This blog post is an excerpt from our white paper; How to Build a Data Driven Marketing Organisation: A guide for CMO's and Marketing Leaders. In it we discuss how data, analytics and insights are truly transforming the way marketing departments are doing business. We discuss three key areas:
It is our intention that once complete, marketing leaders will have a further level of insight on how data and analytics can help shape their marketing, how business intelligence can help, as well as a roadmap for starting.
You can download the full paper here.
In this post, we look at how companies are using analytics in the attraction phase of their marketing and how that flows into the selling phase. This includes marketing mix modelling, hyper-personalisation and customer lifetime value.
Marketing Mix Modelling (MMM): With any modern-day approach to marketing, understanding closed loop ROI across programs and channels is the holy grail for quantifying marketing effectiveness. MMM uses the principle of multi-linear regression, a statistical technique that determines the linear and non-linear relationship between marketing efforts and subsequent sales. The dependant variable is sales while the independent variables are the programs. Companies aim to quantify the effect of marketing on revenue by understanding the impact of each variable on each other.
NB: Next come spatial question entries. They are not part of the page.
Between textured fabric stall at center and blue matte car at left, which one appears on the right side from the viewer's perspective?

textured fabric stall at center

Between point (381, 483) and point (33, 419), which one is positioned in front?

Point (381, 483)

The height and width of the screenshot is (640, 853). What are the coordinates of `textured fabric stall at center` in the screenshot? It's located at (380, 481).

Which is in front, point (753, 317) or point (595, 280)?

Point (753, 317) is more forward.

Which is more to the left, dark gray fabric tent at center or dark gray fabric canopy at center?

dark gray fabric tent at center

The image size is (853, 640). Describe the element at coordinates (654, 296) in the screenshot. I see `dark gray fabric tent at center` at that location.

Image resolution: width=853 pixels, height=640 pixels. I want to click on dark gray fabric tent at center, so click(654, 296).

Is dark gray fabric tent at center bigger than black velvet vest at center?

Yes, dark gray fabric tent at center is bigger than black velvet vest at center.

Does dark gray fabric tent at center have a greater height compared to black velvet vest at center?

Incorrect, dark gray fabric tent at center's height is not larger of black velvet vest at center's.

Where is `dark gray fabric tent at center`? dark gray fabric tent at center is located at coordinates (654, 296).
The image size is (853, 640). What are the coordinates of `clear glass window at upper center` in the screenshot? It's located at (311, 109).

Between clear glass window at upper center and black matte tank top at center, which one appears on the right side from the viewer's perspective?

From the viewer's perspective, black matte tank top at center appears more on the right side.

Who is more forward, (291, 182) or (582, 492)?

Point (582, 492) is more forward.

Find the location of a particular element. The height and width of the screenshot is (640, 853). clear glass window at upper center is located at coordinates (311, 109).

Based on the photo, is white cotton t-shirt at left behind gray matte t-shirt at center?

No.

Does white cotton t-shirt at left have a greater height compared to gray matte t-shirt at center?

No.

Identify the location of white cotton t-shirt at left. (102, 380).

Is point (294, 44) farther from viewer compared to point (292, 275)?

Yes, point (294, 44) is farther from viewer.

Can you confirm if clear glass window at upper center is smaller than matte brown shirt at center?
Once the historical effectiveness is established and split out from a macro through to channel level (a win within itself), predictive models are applied to forecast the effectiveness of future efforts. This manifests itself with a view on what programs should be run at what time and to who. This in turn allows marketers to understand what programs they should be focusing on and where budget allocation should be based upon impact to sales and revenue.
Hyper-Personalisation: Salesforce found that 52% of customers are extremely or somewhat likely to switch brands if a company does not make an effort to personalise communications with them. AI and machine learning-based marketing tools are changing the very core of how marketers make decisions and deploy campaigns to achieve hyper-personalisation.
Hyper-personalisation is being enabled via understanding behaviour of an individual rather than a statically defined assumption. AI-based tools are making personalisation easier by learning through each interaction and delivering an aligned experience based upon those interactions.
From a programmatic standpoint, one of the biggest challenges marketers have when trying to personalise interactions with their audience, is understanding and developing the myriad of content and subsequent combinations required to achieve personalisation. New age AI based systems can now process marketers pre-define rules and directions that create and deliver individualised content, in real time to each recipient.
Customer Lifetime Value: If Pareto’s principle (the 80/20 rule) still rings true for businesses, the identification of the customers who bring us the most value and nurturing them should be a priority for all marketers. The goal of predictive customer lifetime value is to model the purchasing behaviour of customers to predict what their future actions will be.
Predictive analytics can help marketers identify visitors and existing customers who are more likely going to be high-value contacts or long-term customers. This can start with developing customer value classes based upon segmentations and purchasing behaviour. Once established, different rules and effort levels can be applied based upon the predicted value that this customer will bring to the organisation.
These patterns can also be further analysed and pressed upon as more data is presented. The more in-depth understanding we have about our customer’s behaviour, the better we can design our products and optimise promotions for these customers resulting in greater revenue.